CHAMPAIGN — The amount was stunning: $150 million from a single donor, the largest gift in University of Illinois history and one of the largest to a business school anywhere.
The donation by Chicago entrepreneur Larry Gies and his wife, Beth, both UI alumni, prompted the UI College of Business to change its name in their honor.
A year later, how is that money being spent?
The college didn't get $150 million in one lump sum. But the first installment has generated hundreds of thousands of dollars for student scholarships, money for a faculty recruiting program and support for the college's growing online initiatives, according to Dean Jeffrey Brown.
"It's had an immediate impact," he said Tuesday.
Gies, a 1988 UI accounting graduate from Mendota, is the founder, president and CEO of Madison Industries, one of the largest privately held companies in the world.
At his request, the details of the gift haven't been made public, Brown said.
The couple made a "generous" initial donation last year and will be paying other installments over time, most of it over the next 10 years, he said. A small portion will also be donated as an estate gift later.
Their unrestricted gift, combined with the end of the two-year state budget impasse, meant that the college was able to start investing in key priorities, including student scholarships, Brown said. That was important to Gies, who regularly returns to campus to work with students, he said. Gies could not be reached for comment Tuesday.

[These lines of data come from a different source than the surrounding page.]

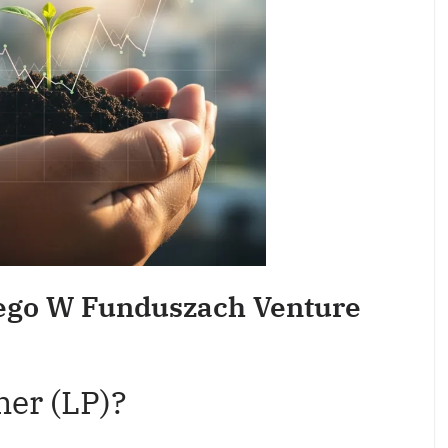
ego W Funduszach Venture
ner (LP)?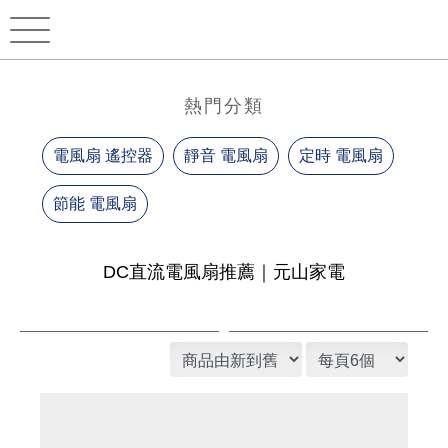
熱門分類
電風扇 遙控器
靜音 電風扇
定時 電風扇
節能 電風扇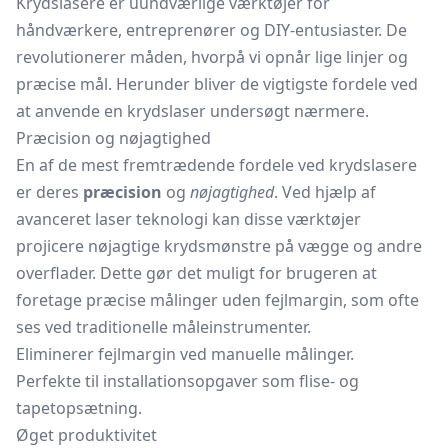
Krydslasere er uundværlige værktøjer for
håndværkere, entreprenører og DIY-entusiaster. De
revolutionerer måden, hvorpå vi opnår lige linjer og
præcise mål. Herunder bliver de vigtigste fordele ved
at anvende en krydslaser undersøgt nærmere.
Præcision og nøjagtighed
En af de mest fremtrædende fordele ved krydslasere
er deres
præcision
og
nøjagtighed
. Ved hjælp af
avanceret laser teknologi kan disse værktøjer
projicere nøjagtige krydsmønstre på vægge og andre
overflader. Dette gør det muligt for brugeren at
foretage præcise målinger uden fejlmargin, som ofte
ses ved traditionelle måleinstrumenter.
Eliminerer fejlmargin ved manuelle målinger.
Perfekte til installationsopgaver som flise- og
tapetopsætning.
Øget produktivitet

All told, the investments so far add up to several million dollars of spending annually. But Brown said the college is trying to be prudent, laying out a long-term plan so that "whatever spending we start doing we can sustain forever."
For freshmen this fall, scholarship dollars rose by 40 percent over the amount awarded the previous year, he said. Most of those are four-year awards. That extra $200,000 will also be awarded to the next three freshman classes, bringing the total increase in scholarships for all undergraduates to about $800,000 over the next four years, he said.
Scholarships are also a priority for the college's overall fundraising campaign, part of the $2.25 billion "With Illinois" campus fund drive, he said.
"My goal at the start of this campaign was to double our scholarship capacity in the college," Brown said. "This got us a huge first step."
The college was previously spending about $2 million a year on scholarships for its 3,200 undergraduates, or roughly $500,000 per class, he said. The goal is to get that closer to $4 million by the end of the campaign in 2022, he said.
That doesn't include awards made under the UI's new Illinois Commitment program that will waive tuition and fees for qualified Illinois students with family incomes of $61,000 or less.
"Between that and what we're doing with philanthropic dollars, we're going to be able to meet a significant unmet need in the college," he said.
For students who receive free tuition and fees through Illinois Commitment, the college may offer additional help with room and board costs, he said. And there are lots of other students in the middle whose families earn too much for Illinois Commitment but still need aid, he said.
"There's never enough," he said. "If I had another $10 million a year for scholarships, I could put it all to good use for very deserving students."
Tuition and fees for the College of Business total about $17,000 a year for in-state students, and about $33,600 for out-of-state or international students.
Regarding faculty numbers, Brown said one of his priorities when he became dean in 2015 was to hire 30 new professors over the next few years, to support new undergraduate programs, research, online education and entrepreneurship activities.
The Gies gift "makes it financially possible to achieve that vision," he said.
"We are hiring in almost all areas and all fields," he said.
So far, the college has added 10 net positions, accounting for retirements and other departures, and Brown hopes to pick up that pace. The positions include research faculty and other scholars, as well as "skilled practitioners" moving from the private sector, most of them alumni — including a former chief financial officer, an investment banker and a partner at Deloitte.
'Vote of confidence'
The Gies gift also makes it possible for the college to expand its online programs — an MBA program launched in 2016 and a master's in accounting that started in 2017. Both have proven popular, and it will require additional faculty and support staff to offer courses more frequently, he said.
"It will be a good financial and reputational investment long term," he said.
The Gies gift was a "vote of confidence" that created momentum for the college — and a bump in enrollment, Brown said. The freshman class jumped to 635 this year, from 565 last year, even though the college admitted the same number of students, he said.
Business majors interviewed Tuesday said the gift, and having a name for the college, definitely created a buzz.
"It was amazing to see how much it brought together all of the College of Business," said junior Lauren Alberts, who attended all of the events surrounding the gift announcement last October.
Alberts received a $5,000 scholarship for the first time this year, which was "definitely helpful in funding my education. And it was a weight off the shoulders of my family," she said. "I think it was awesome that Larry Gies was able to provide this for the students in the College of Business."
Likewise, junior Christopher Billing, a New York native who received a $3,000 award this year, said the Gies gift gave a boost to the college's profile.
About two weeks before last year's announcement, Billing and other students were asked to be in a photo shoot with Gies — although "we all had no idea who he was. It was very secretive."
Two weeks later, when the gift was announced, the Gies name became a household word, plastered on buttons, banners and letterhead for the college.
"I definitely would have shook his hand if I had the chance," Billing said.